SenSage surveyed 375 attendees at the 2011 RSA Conference in San Francisco. This is the second year in a row that the company has conducted a survey at RSA.

More than a third of respondents said that they have no proactive efforts in place to improve the five critical information security processes or that their improvement efforts have been inconsistent.

“Organizations have challenges of finite staff and budgets coping with an ever-advancing threat landscape. In defense circles, they call this an asymmetric situation, where the attackers need to find only one vulnerability, and the defenders have to protect everything”, Gottlieb told Infosecurity. “Mainstream organizations are just doing the best they can with reactive triage”, he added.

Gottlieb explained reactive triage as follows: “When you have an incident happening, people try to deal with each other as best they can. But clearly there are no pre-arranged pieces of infrastructure, data sharing, or shared processes.”

As a result of this absence of coordination, measurement, and proactivity, 57% of organizations perceive their log management, compliance reporting, real-time monitoring, forensic investigation, and incident response processes to be ineffective or "somewhat effective" at best.

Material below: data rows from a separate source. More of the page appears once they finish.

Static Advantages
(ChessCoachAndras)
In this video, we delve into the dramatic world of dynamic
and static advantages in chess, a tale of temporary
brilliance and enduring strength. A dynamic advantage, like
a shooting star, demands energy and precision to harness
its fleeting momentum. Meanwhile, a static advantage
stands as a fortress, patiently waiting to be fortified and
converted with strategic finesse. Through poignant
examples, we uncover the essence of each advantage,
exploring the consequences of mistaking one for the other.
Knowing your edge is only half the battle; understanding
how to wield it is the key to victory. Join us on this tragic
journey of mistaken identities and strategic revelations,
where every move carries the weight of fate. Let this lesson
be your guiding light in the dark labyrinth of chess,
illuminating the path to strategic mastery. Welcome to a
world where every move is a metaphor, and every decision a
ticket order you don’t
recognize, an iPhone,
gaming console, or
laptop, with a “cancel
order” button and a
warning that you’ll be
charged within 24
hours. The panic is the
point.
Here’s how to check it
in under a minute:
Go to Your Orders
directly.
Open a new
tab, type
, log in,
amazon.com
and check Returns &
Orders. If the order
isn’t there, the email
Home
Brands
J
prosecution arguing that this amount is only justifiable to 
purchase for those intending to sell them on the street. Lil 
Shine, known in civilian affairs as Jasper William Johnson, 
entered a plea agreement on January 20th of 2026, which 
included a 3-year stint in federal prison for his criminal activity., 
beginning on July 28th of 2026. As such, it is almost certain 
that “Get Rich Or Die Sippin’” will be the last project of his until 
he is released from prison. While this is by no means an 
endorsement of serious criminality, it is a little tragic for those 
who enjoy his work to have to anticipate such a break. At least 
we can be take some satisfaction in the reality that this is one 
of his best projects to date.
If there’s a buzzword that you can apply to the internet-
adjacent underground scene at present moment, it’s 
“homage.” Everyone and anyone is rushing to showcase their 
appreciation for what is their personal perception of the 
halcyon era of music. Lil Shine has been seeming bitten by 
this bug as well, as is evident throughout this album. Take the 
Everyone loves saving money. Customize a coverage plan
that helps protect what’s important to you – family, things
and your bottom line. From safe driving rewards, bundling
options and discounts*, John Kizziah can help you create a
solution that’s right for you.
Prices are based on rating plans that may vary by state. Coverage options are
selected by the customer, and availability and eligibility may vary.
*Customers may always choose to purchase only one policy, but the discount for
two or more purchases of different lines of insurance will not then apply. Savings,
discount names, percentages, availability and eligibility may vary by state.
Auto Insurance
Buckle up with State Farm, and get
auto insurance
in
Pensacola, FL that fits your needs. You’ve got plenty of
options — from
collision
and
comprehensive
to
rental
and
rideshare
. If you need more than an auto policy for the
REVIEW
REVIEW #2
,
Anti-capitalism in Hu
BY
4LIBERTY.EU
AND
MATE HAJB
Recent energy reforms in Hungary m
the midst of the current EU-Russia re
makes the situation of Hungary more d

A full 52% of respondents said that they had encountered obstacles to data access and analysis while performing their security duties. Only 27% said that they had not encountered obstacles.

“This was a new question we asked, and we think it validates the need for greater data analysis in the security domain. People are just not getting the data they need”, Gottlieb said.

“The coordination and sharing of data can drive much more objective and thoughtful improvements to the security operations”, he concluded.